February 6, 2012

Response to "Disclosure Rule The First Step Toward Quotas"

In Februrary 2012, the website TVNewsCheck published an op-ed against the then-proposed FCC's rule changes putting online the contents of a TV station's public file (a rule which the commercial television broadcasters lobbied against and wrote passionately against, but which curiously enough they never mentioned on the television stations they command). I felt that the op-ed -- a sad attempt at an argument -- deserved a response back, so I did in the comments form and repost my response here as a public service.

This isn't an argument. It's bad comedy.

(1) "It's all right there on the screen. No secrets." Hilarious. I'm not looking forward to my NBC affiliate pre-empting the Super Bowl for the television adaptation of "Telecommunications, Mass Media, and Democracy", showing the sordid early history of the set-up of broadcast radio (giving way to that of broadcast television), replete with regulatory capture by the broadcast industry right from the days of the old Federal Radio Commission. There'll be an audience during that time, and for once they'll actually learn something important. But hey, maybe I'm being unrealistic. Then let me suggest this instead: Stations can disclose what video news releases they peddle as "news", which I'm still waiting for commercial broadcasters to come clean on. No secrets, right?

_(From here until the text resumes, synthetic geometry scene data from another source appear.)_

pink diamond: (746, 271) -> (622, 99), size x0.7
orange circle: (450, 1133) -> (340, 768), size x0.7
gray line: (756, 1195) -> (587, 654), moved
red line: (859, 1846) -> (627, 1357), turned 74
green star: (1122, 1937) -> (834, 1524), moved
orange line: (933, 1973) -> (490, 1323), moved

(2) Selling licenses isn't an enforcement mechanism, because the value of licenses has overall increased, and amounts to a license to print money for the license holders. And the enforcement of "children's programming quota" is a joke. WGN in Chicago lists "Sabrina the Teenage Witch" for its quota (some educational show there, eh? Kids are supposed to learn witchcraft?). But hey, broadcasters fulfilled their requirement, right?

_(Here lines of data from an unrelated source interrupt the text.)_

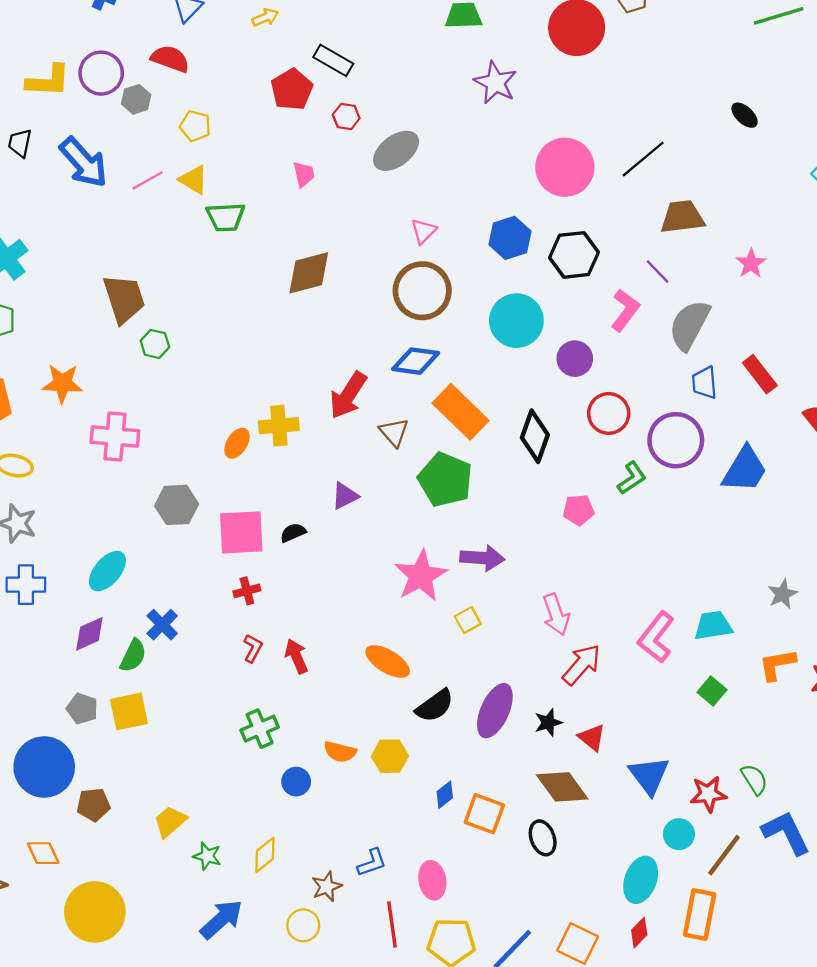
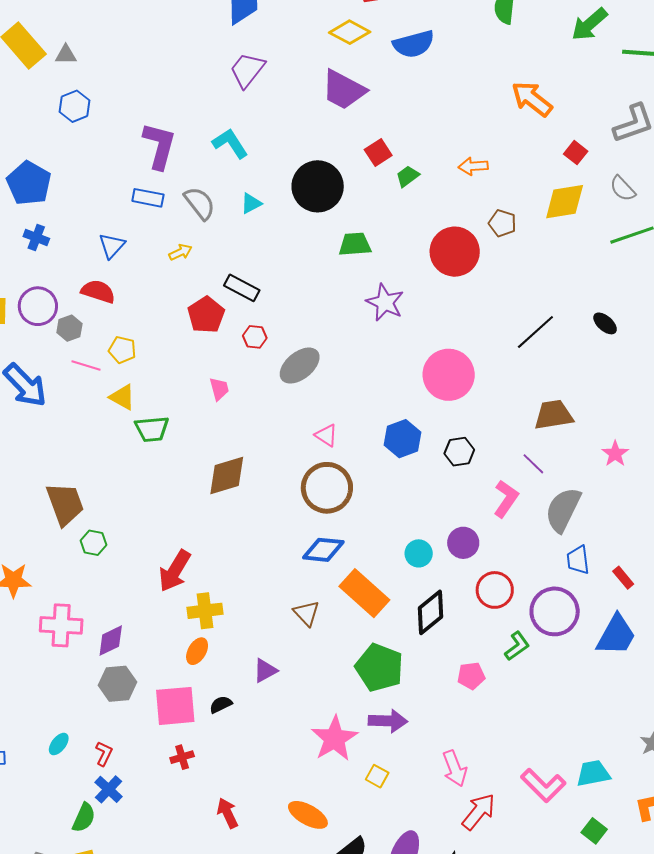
black line: (643, 159) -> (535, 332), moved
pink line: (147, 181) -> (86, 366), moved, turned 48
pink triangle: (424, 231) -> (326, 435), turned -40
black hexagon: (574, 255) -> (459, 452), size x0.7
cyan circle: (516, 321) -> (419, 553), moved, size x0.6
red rectangle: (760, 374) -> (623, 578), moved, size x0.7
red arrow: (348, 395) -> (175, 571), moved
black diamond: (535, 436) -> (431, 612), turned 33
orange ellipse: (237, 443) -> (197, 651), moved
green pentagon: (445, 480) -> (379, 668), moved
cyan ellipse: (107, 571) -> (59, 744), size x0.6
yellow square: (468, 620) -> (377, 776), turned -30
purple diamond: (89, 634) -> (111, 641), moved
pink L-shape: (656, 637) -> (543, 785), turned -81
red L-shape: (253, 648) -> (104, 754), moved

(3) Broadcast media is subject to regulations by the FCC because theoretically at least anyone can start a rival newspaper, but broadcast spectrum is a finite resource. But there is plenty of evidence to counteract this: A. The FCC is and has been captured by industry, to the point where the old FCC joke is, be careful who you regulate today, that could be your next boss. B. Both big newspapers and big broadcasters are overwhelmingly part of larger mass-media conglomerates, so the supposed rivalrly is a toothless one for many areas. C. It's damn hard to start a newspaper; that's a story of corporate consolidation and control even older than the one for radio and TV.

(4) Government nationalized the spectrum but that nationalization was done at the hands of, and for the benefit of, the big radio barons and commercial radio interests. See, for example, General Order 40 in 1927, which handed off the largest and choicest frequencies to the commercial broadcasters and radio interests. The subsequent hearings on Capitol Hill were a veritable conga line of commercial radio apologists."